━━ TEXT BLOCK

Quality Metrics

Five evaluation metrics computed on every topic model run — NPMI coherence, diversity, outlier ratio, silhouette score, and embedding coherence.

Every successful topic model run computes five quality metrics via compute_metrics() in src/evaluate.py. These metrics are returned in the response, persisted on the TopicModelRun entity, and surfaced in the analysis dashboard.

Metrics Overview

Metric	Range	Target	What It Measures
NPMI Coherence	-1 to 1	> 0.1	Do topic keywords co-occur in the same documents?
Topic Diversity	0 to 1	> 0.7	Are topics distinct from each other?
Outlier Ratio	0 to 1	< 0.2	What fraction of documents couldn't be clustered?
Silhouette Score	-1 to 1	> 0.0	Are clusters well-separated in embedding space?
Embedding Coherence	0 to 1	> 0.5	Are topic keywords semantically related?

Metric Details

NPMI Coherence

Normalized Pointwise Mutual Information measures whether the top keywords for each topic actually co-occur in the input documents.

NPMI(w1, w2) = (log P(w1,w2) / (P(w1) * P(w2))) / -log P(w1,w2)

Uses a sliding window of 10 tokens for co-occurrence counting
Computed via Gensim's CoherenceModel with coherence="c_npmi"
Text is tokenized with a custom tokenizer that strips punctuation and keeps only alphabetic tokens > 1 character (handles Latin-script Cebuano/Tagalog)
Averaged across all non-outlier topics

Interpretation:

> 0.1 — keywords meaningfully co-occur (good)
~0.0 — keywords are independent (random)
< 0.0 — keywords anti-correlate (bad)

Topic Diversity

Ratio of unique keywords across all topics. Measures whether topics are discovering distinct themes or recycling the same words.

diversity = |unique keywords| / |total keywords|

Uses top 10 keywords per topic
A value of 1.0 means every keyword is unique to one topic
Low diversity suggests topics are too similar and could be merged

Outlier Ratio

Fraction of input documents assigned to BERTopic's outlier topic (-1). These are documents that HDBSCAN couldn't confidently assign to any cluster.

outlier_ratio = count(topic == -1) / total_documents

High outlier ratios (above 0.3) suggest min_topic_size may be too large or the data lacks clear clusters
The API filters out outlier assignments during persistence — they're not surfaced to users

Silhouette Score

Measures how well-separated the clusters are in the original 768-dim embedding space (not the UMAP-reduced space).

silhouette = mean((b - a) / max(a, b))  for each non-outlier document

Where a = mean distance to same-cluster documents, b = mean distance to nearest other cluster.

━━━━
━━ DATASET EXCERPTS

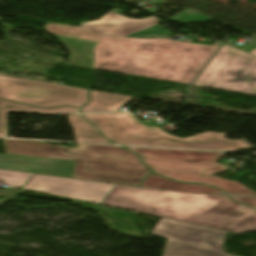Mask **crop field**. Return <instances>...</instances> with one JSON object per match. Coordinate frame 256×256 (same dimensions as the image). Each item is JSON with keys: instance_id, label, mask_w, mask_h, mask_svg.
Returning a JSON list of instances; mask_svg holds the SVG:
<instances>
[{"instance_id": "crop-field-1", "label": "crop field", "mask_w": 256, "mask_h": 256, "mask_svg": "<svg viewBox=\"0 0 256 256\" xmlns=\"http://www.w3.org/2000/svg\"><path fill=\"white\" fill-rule=\"evenodd\" d=\"M218 46L104 36L93 48V68L190 84Z\"/></svg>"}, {"instance_id": "crop-field-2", "label": "crop field", "mask_w": 256, "mask_h": 256, "mask_svg": "<svg viewBox=\"0 0 256 256\" xmlns=\"http://www.w3.org/2000/svg\"><path fill=\"white\" fill-rule=\"evenodd\" d=\"M104 205L242 233L256 230V210L226 195H198L116 185Z\"/></svg>"}, {"instance_id": "crop-field-3", "label": "crop field", "mask_w": 256, "mask_h": 256, "mask_svg": "<svg viewBox=\"0 0 256 256\" xmlns=\"http://www.w3.org/2000/svg\"><path fill=\"white\" fill-rule=\"evenodd\" d=\"M3 143L6 154L76 160V179L138 186L151 173L138 155L115 146L79 144L77 148H68L9 139H3Z\"/></svg>"}, {"instance_id": "crop-field-4", "label": "crop field", "mask_w": 256, "mask_h": 256, "mask_svg": "<svg viewBox=\"0 0 256 256\" xmlns=\"http://www.w3.org/2000/svg\"><path fill=\"white\" fill-rule=\"evenodd\" d=\"M101 130L110 141L117 144L218 149L249 150L252 149L243 140L233 141L225 138L227 133L205 132L184 139L170 135L158 127H147L127 113L83 115Z\"/></svg>"}, {"instance_id": "crop-field-5", "label": "crop field", "mask_w": 256, "mask_h": 256, "mask_svg": "<svg viewBox=\"0 0 256 256\" xmlns=\"http://www.w3.org/2000/svg\"><path fill=\"white\" fill-rule=\"evenodd\" d=\"M139 153L144 163L155 173L177 181L195 182L213 185L227 194L256 195L241 183L214 177V173L226 172L229 167L217 163L218 157L225 155L219 152L132 148Z\"/></svg>"}, {"instance_id": "crop-field-6", "label": "crop field", "mask_w": 256, "mask_h": 256, "mask_svg": "<svg viewBox=\"0 0 256 256\" xmlns=\"http://www.w3.org/2000/svg\"><path fill=\"white\" fill-rule=\"evenodd\" d=\"M193 85L256 95V56L223 44Z\"/></svg>"}, {"instance_id": "crop-field-7", "label": "crop field", "mask_w": 256, "mask_h": 256, "mask_svg": "<svg viewBox=\"0 0 256 256\" xmlns=\"http://www.w3.org/2000/svg\"><path fill=\"white\" fill-rule=\"evenodd\" d=\"M226 233L164 218L151 232L167 238L163 256H232L220 249Z\"/></svg>"}, {"instance_id": "crop-field-8", "label": "crop field", "mask_w": 256, "mask_h": 256, "mask_svg": "<svg viewBox=\"0 0 256 256\" xmlns=\"http://www.w3.org/2000/svg\"><path fill=\"white\" fill-rule=\"evenodd\" d=\"M0 98L44 108L63 105L80 108L87 103L88 90L0 76Z\"/></svg>"}, {"instance_id": "crop-field-9", "label": "crop field", "mask_w": 256, "mask_h": 256, "mask_svg": "<svg viewBox=\"0 0 256 256\" xmlns=\"http://www.w3.org/2000/svg\"><path fill=\"white\" fill-rule=\"evenodd\" d=\"M113 184L35 174L24 189L101 204Z\"/></svg>"}, {"instance_id": "crop-field-10", "label": "crop field", "mask_w": 256, "mask_h": 256, "mask_svg": "<svg viewBox=\"0 0 256 256\" xmlns=\"http://www.w3.org/2000/svg\"><path fill=\"white\" fill-rule=\"evenodd\" d=\"M75 161L32 158L0 154V169L72 178Z\"/></svg>"}, {"instance_id": "crop-field-11", "label": "crop field", "mask_w": 256, "mask_h": 256, "mask_svg": "<svg viewBox=\"0 0 256 256\" xmlns=\"http://www.w3.org/2000/svg\"><path fill=\"white\" fill-rule=\"evenodd\" d=\"M159 23V20L149 17L141 20H133L110 11L100 20L80 23L85 31L100 35L126 36L146 27Z\"/></svg>"}, {"instance_id": "crop-field-12", "label": "crop field", "mask_w": 256, "mask_h": 256, "mask_svg": "<svg viewBox=\"0 0 256 256\" xmlns=\"http://www.w3.org/2000/svg\"><path fill=\"white\" fill-rule=\"evenodd\" d=\"M132 98L131 96L90 90V103L81 109V113L116 111L127 105Z\"/></svg>"}, {"instance_id": "crop-field-13", "label": "crop field", "mask_w": 256, "mask_h": 256, "mask_svg": "<svg viewBox=\"0 0 256 256\" xmlns=\"http://www.w3.org/2000/svg\"><path fill=\"white\" fill-rule=\"evenodd\" d=\"M140 187L198 194H224V192L206 185L180 184L154 174L148 176Z\"/></svg>"}, {"instance_id": "crop-field-14", "label": "crop field", "mask_w": 256, "mask_h": 256, "mask_svg": "<svg viewBox=\"0 0 256 256\" xmlns=\"http://www.w3.org/2000/svg\"><path fill=\"white\" fill-rule=\"evenodd\" d=\"M7 112L21 113H41V114H60V113H78L77 108L64 107L52 110H45L28 105L18 104L0 99V136L8 137L7 132Z\"/></svg>"}, {"instance_id": "crop-field-15", "label": "crop field", "mask_w": 256, "mask_h": 256, "mask_svg": "<svg viewBox=\"0 0 256 256\" xmlns=\"http://www.w3.org/2000/svg\"><path fill=\"white\" fill-rule=\"evenodd\" d=\"M57 38L63 43V45L70 51L71 58L70 63L74 66H80L92 69L94 53L92 48L95 43L84 42L64 37Z\"/></svg>"}, {"instance_id": "crop-field-16", "label": "crop field", "mask_w": 256, "mask_h": 256, "mask_svg": "<svg viewBox=\"0 0 256 256\" xmlns=\"http://www.w3.org/2000/svg\"><path fill=\"white\" fill-rule=\"evenodd\" d=\"M68 119L73 127L76 141L113 144L102 137L97 129L80 115L68 116Z\"/></svg>"}, {"instance_id": "crop-field-17", "label": "crop field", "mask_w": 256, "mask_h": 256, "mask_svg": "<svg viewBox=\"0 0 256 256\" xmlns=\"http://www.w3.org/2000/svg\"><path fill=\"white\" fill-rule=\"evenodd\" d=\"M43 29L54 35L95 41V42H98L102 37L100 35H94L88 32H84L83 28L71 27V26L60 25V24L47 23L43 27Z\"/></svg>"}, {"instance_id": "crop-field-18", "label": "crop field", "mask_w": 256, "mask_h": 256, "mask_svg": "<svg viewBox=\"0 0 256 256\" xmlns=\"http://www.w3.org/2000/svg\"><path fill=\"white\" fill-rule=\"evenodd\" d=\"M34 174L0 170V187L2 184L10 185L9 188H23Z\"/></svg>"}, {"instance_id": "crop-field-19", "label": "crop field", "mask_w": 256, "mask_h": 256, "mask_svg": "<svg viewBox=\"0 0 256 256\" xmlns=\"http://www.w3.org/2000/svg\"><path fill=\"white\" fill-rule=\"evenodd\" d=\"M152 33L155 36H171L172 34L168 33L167 31H165L162 27H160L158 24L154 25L152 27L146 28L144 30H141L139 32H136L134 34L128 35L126 37H142L145 35H148Z\"/></svg>"}, {"instance_id": "crop-field-20", "label": "crop field", "mask_w": 256, "mask_h": 256, "mask_svg": "<svg viewBox=\"0 0 256 256\" xmlns=\"http://www.w3.org/2000/svg\"><path fill=\"white\" fill-rule=\"evenodd\" d=\"M230 198L256 208V197L230 196Z\"/></svg>"}, {"instance_id": "crop-field-21", "label": "crop field", "mask_w": 256, "mask_h": 256, "mask_svg": "<svg viewBox=\"0 0 256 256\" xmlns=\"http://www.w3.org/2000/svg\"><path fill=\"white\" fill-rule=\"evenodd\" d=\"M254 40H256V38H254ZM250 54L256 55V50H254V51L251 52Z\"/></svg>"}]
</instances>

━━━━

DIRECTIONS - Repeat verbatim the portion of the topic model quality metrics text from "Five evaluation metrics" to "from each other?".

RESPONSE BELOW -
Five evaluation metrics computed on every topic model run — NPMI coherence, diversity, outlier ratio, silhouette score, and embedding coherence.

Every successful topic model run computes five quality metrics via compute_metrics() in src/evaluate.py. These metrics are returned in the response, persisted on the TopicModelRun entity, and surfaced in the analysis dashboard.

Metrics Overview

Metric	Range	Target	What It Measures
NPMI Coherence	-1 to 1	> 0.1	Do topic keywords co-occur in the same documents?
Topic Diversity	0 to 1	> 0.7	Are topics distinct from each other?